What Is a Rosewood Tree?

Hunker may earn compensation through affiliate links in this story.
Image Credit: Subas chandra Mahato/iStock/GettyImages
See More Photos

Mother nature is filled with beautiful and unique treasures that go beyond our wildest dreams. Everything from flowers to trees fill our world with awe-inspiring nature that many of us want to absorb as much as possible. Unfortunately, on the other end of the spectrum, some people decide to exploit the beauty found in nature and use it at such rapid rates that certain plant species approach extinction.


Video of the Day

Some species of rosewood trees (​Dalbergia​ spp.) are unfortunately in the category of flora that borderlines extinction due to its highly desired unique characteristics. Hardy in U.S. Department of Agriculture plant hardiness zones 9 through 12, the rosewoods are used to craft high-end instruments and furniture due to the well-known durability of this tree species. However, there are many other qualities that make the rosewood tree species so desirable.



The true rosewoods are members of the ​Dalbergia​ genus. These tropical hardwood trees are coveted by crafters for use in creating furniture, musical instruments and small, decorative items.

The Different Types of Rosewood Trees

The rosewood tree consists of a type of tropical hardwood that has become a very expensive commodity. Simply put, rosewood ​wood​ literally comes from rosewood trees such as the Brazilian rosewood (​Dalbergia nigra​), Indian rosewood (​Dalbergia sissoo​) and Madagascar rosewood (​Dalbergia baronii​). These are some of the true rosewoods that hold the most value when sold.
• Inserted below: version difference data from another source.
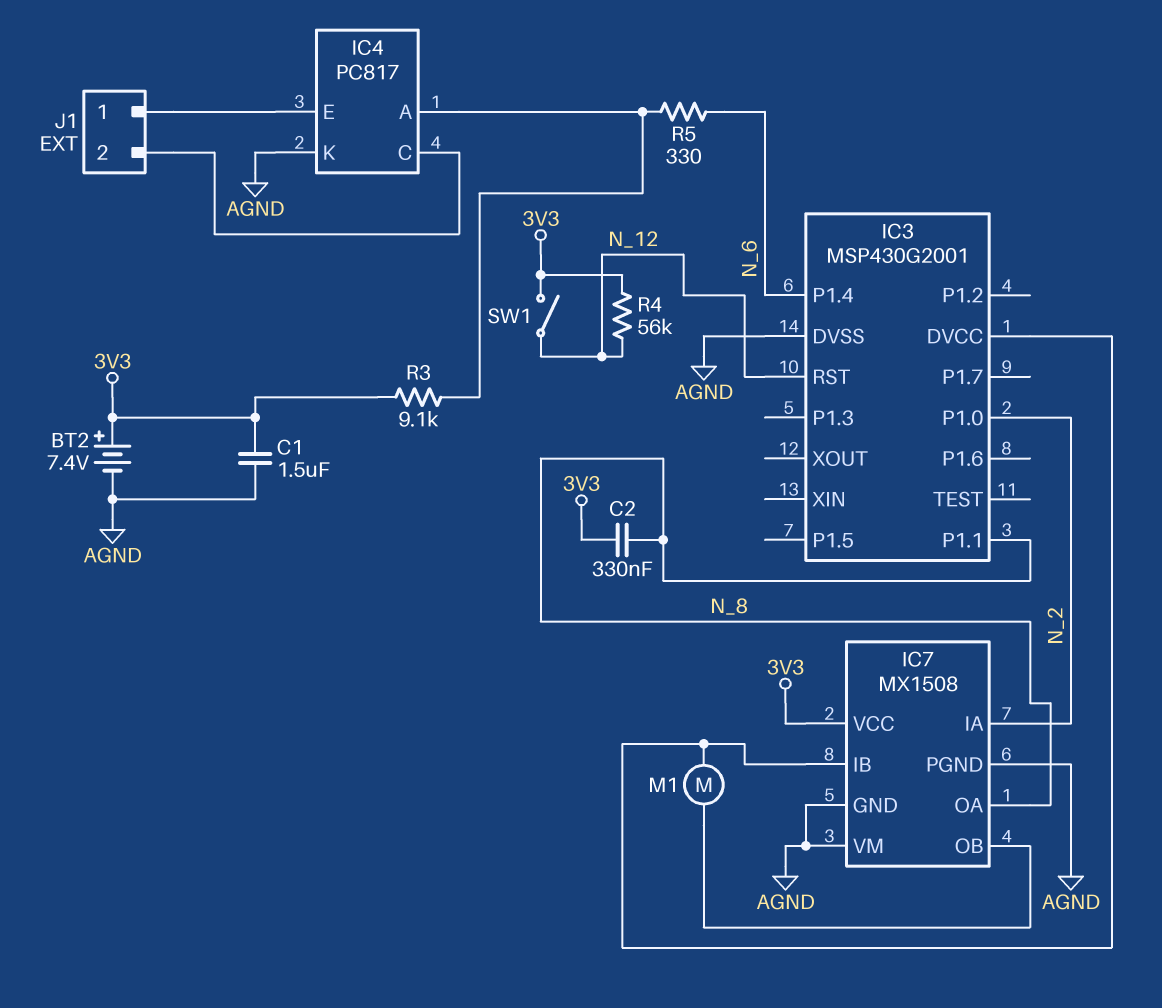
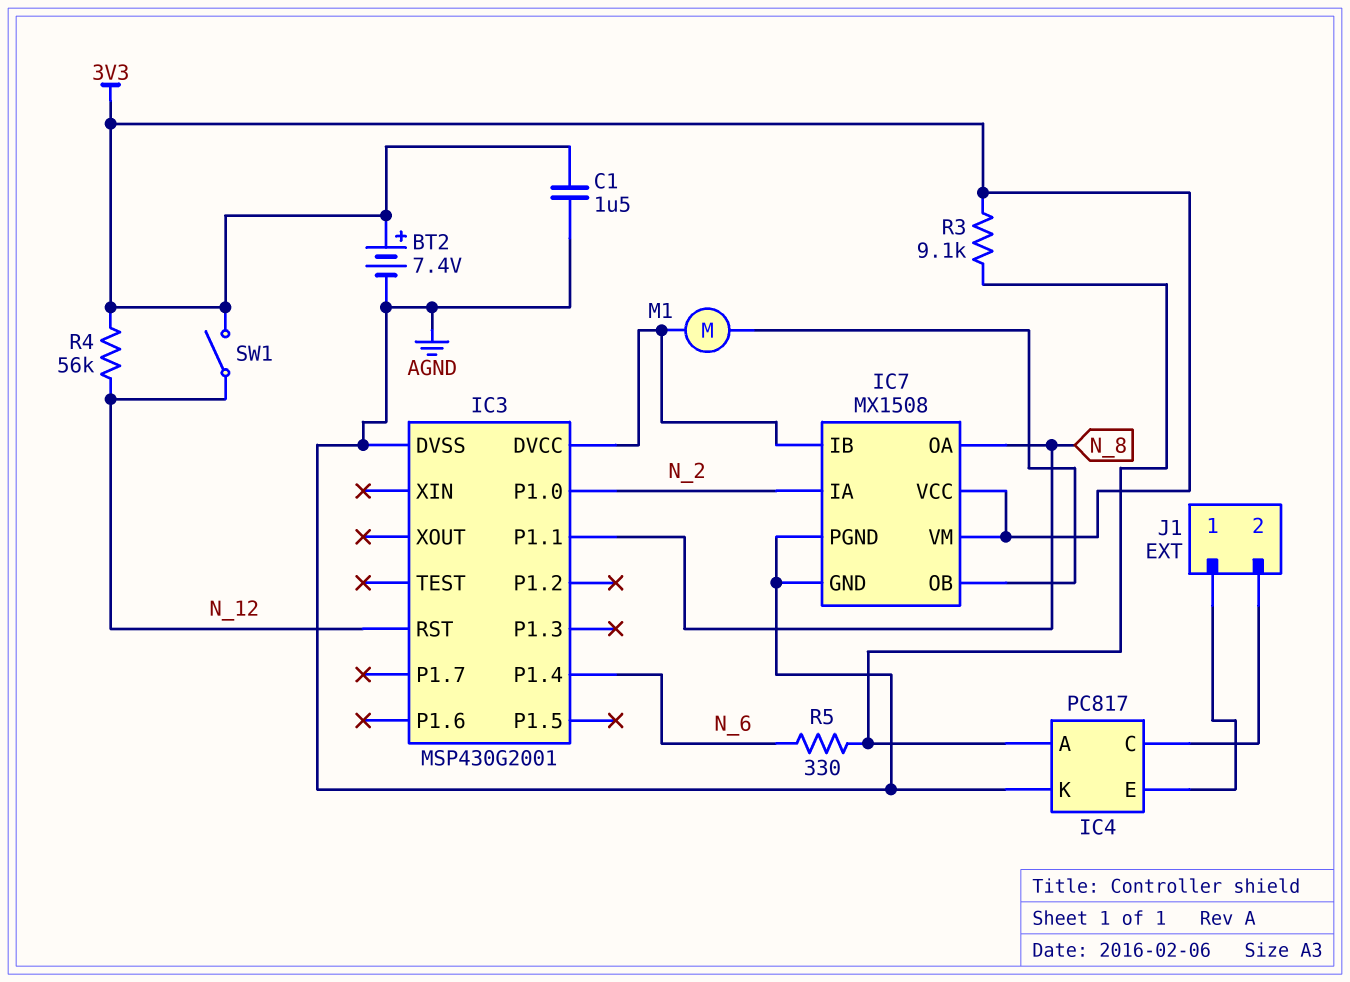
C2: 330nF (3V3, N_8) -> none
IC7 pin VM: AGND -> 3V3

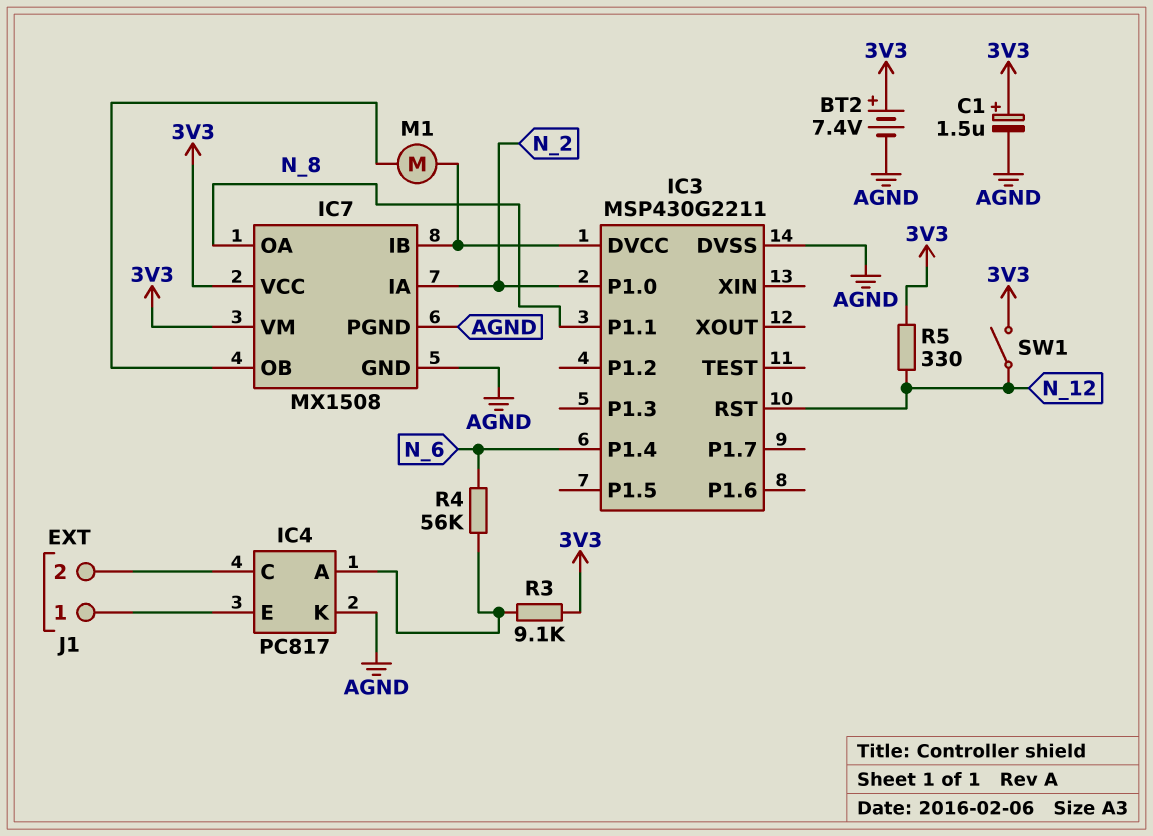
C1: 1.5uF (3V3, AGND) -> 1.5uF (plus 3V3, minus AGND)
IC3: MSP430G2001 -> MSP430G2211
R4: 56k (3V3, N_12) -> 56k (IC4/A, N_6)
R5: 330 (IC4/A, N_6) -> 330 (3V3, N_12)

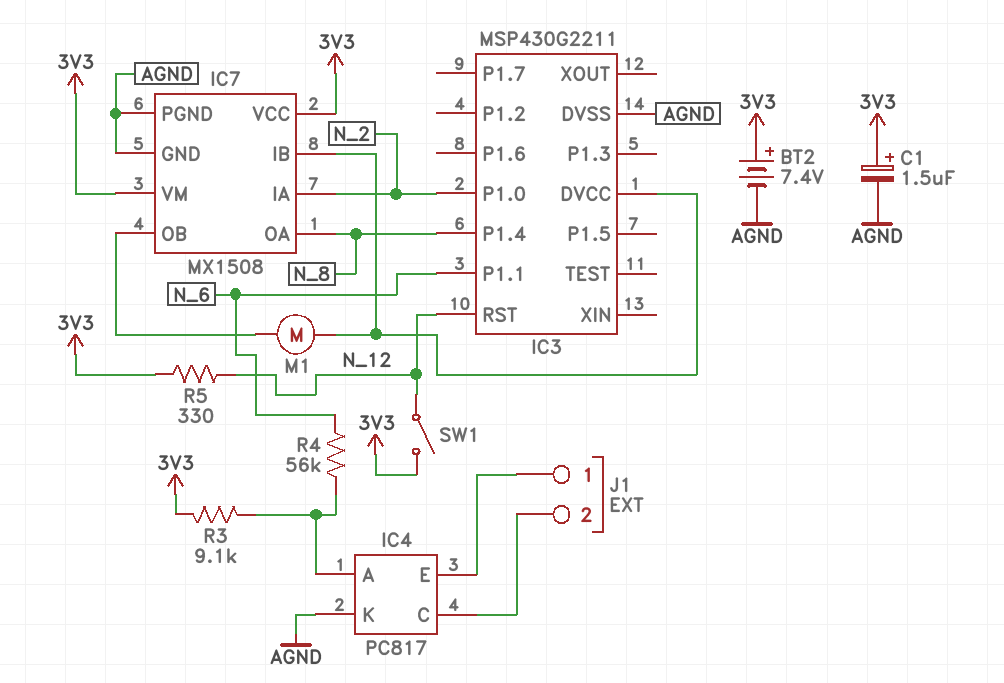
IC3 pin P1.1: N_8 -> N_6
IC3 pin P1.4: N_6 -> N_8

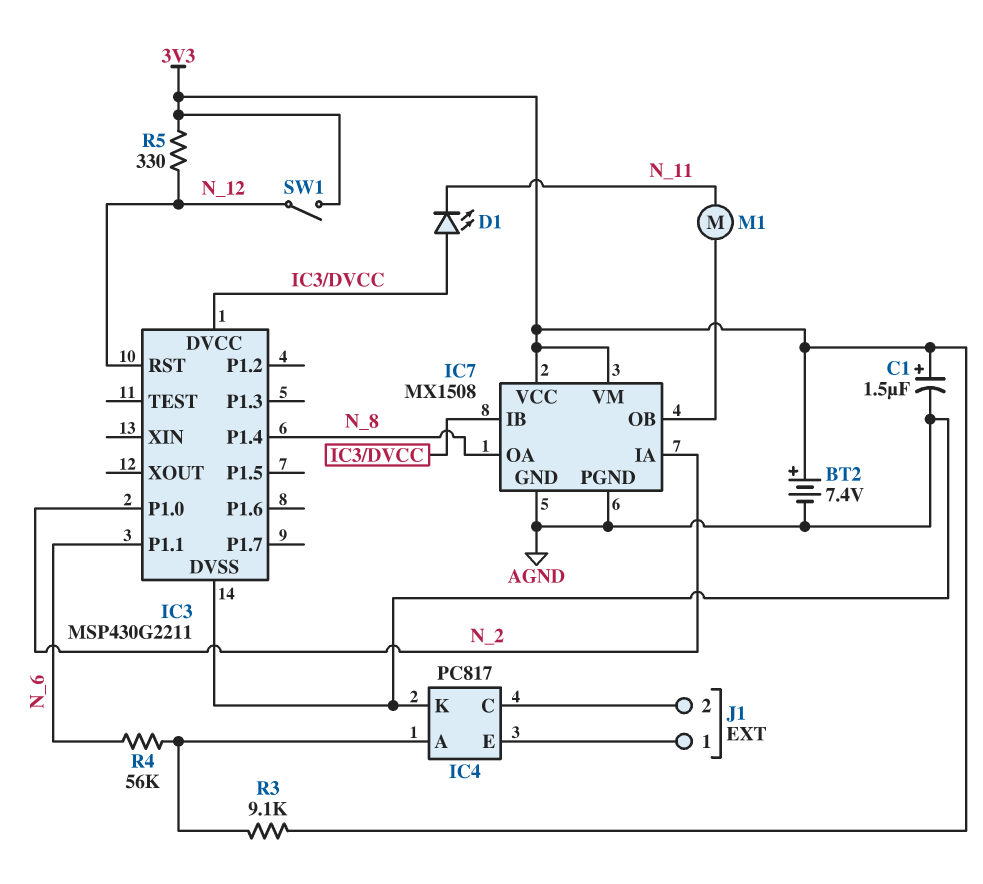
D1: none -> LED (A IC3/DVCC, K N_11)
M1: motor (IC3/DVCC, IC7/OB) -> motor (IC7/OB, N_11)

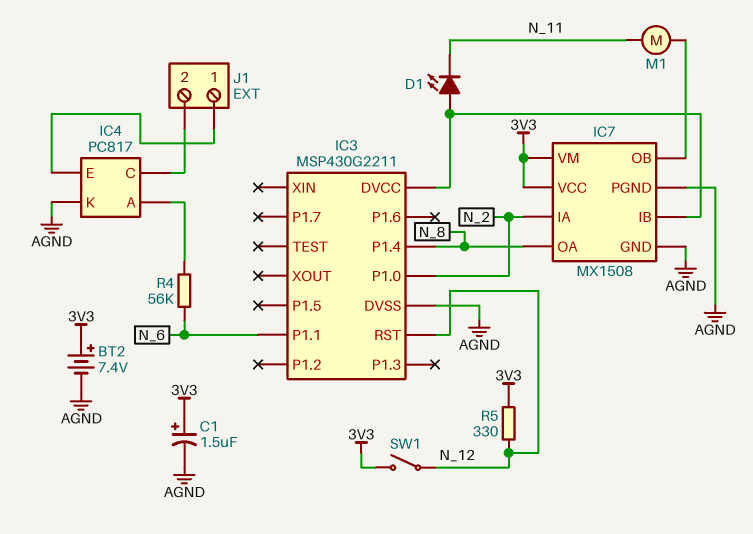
R3: 9.1k (3V3, IC4/A) -> none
Other tree species with similar coloring and wood grain are commonly called "rosewood" but are not as hard and weigh less as the trees in the true ​Dalbergia​ genus.


Rosewood in Furniture and Instruments

Trees in the true rosewood genus are sought after for their density and amazing red/dark red coloring. These trees have a tight grain and tend to be quite heavy but remain easy to work with if you know how to. Along with its beautiful coloring, rosewood also offers the additional quality of permeating the air with its rose-like scent. This odor remains ingrained in the wood for hundreds of years and can still be smelled in antiques when they're scratched or refinished.


Indian rosewood is the most common rosewood to be used for high-end musical instruments such as guitars, although Brazilian rosewood was used in the 1800s to make high-end pianos. Its unique coloring and durability are what make rosewood usage in instruments so interesting. The rings and patterns found inside the wood are incomparable, and these parts of the wood are usually reserved for making the neck of the guitar or the most visible parts of furniture.


Furniture makers share the desire to use rosewood in their large and small wood pieces. While the furniture obviously benefits from the tree's beauty, this type of wood also offers qualities like being resistant to rot and water damage. These two qualities in their own right are what can make rosewood furniture last for years, which is also why rosewood is often reserved in furniture making for pieces that will be passed down from generation to generation.


Rosewood Essential Oil

Another reason rosewood is desired is for the benefits of the essential oils that are extracted from the wood. These oils are relatively easy to obtain since rosewood has a high oil content that can be found throughout the wood itself. The oil is extracted by steaming chips of rosewood.


Rosewood essential oil has been used to treat external skin problems such as acne, scars or even stretch marks. It has also been used to treat other frequent issues like the common cold or flu. Even with all the amazing benefits rosewood has to offer, it still remains on the list of nearly extinct flora. Due to these circumstances, true rosewood has been banned from crossing international borders in the hopes of preserving this marvelous treasure.


Rosewood in the Garden

The true rosewoods are tropical trees, native to South America, India and Pakistan and Madagascar. They can be grown in frost-free areas in North American, such as southern Florida and Arizona, but are unlikely to thrive in cooler climate zones.

If you have a warm microclimate in the garden, such as a south-facing, wind-sheltered wall, you might plant a rosewood tree. In their native habitats, rosewood trees grow up to 60 feet tall and 40 feet wide. Plant well away from buildings and hardscape, as the wide, spreading root system can lift and damage walks, driveways and foundations.

Rosewood trees require well-draining moist and acidic soils. Unlike other tree species, they thrive in lawns and may be planted where heat is reflected from gravel mulches and hardscape. Consider planting a rosewood as a landscape rather than street tree due to its brittle branches and messy leaf and seed litter.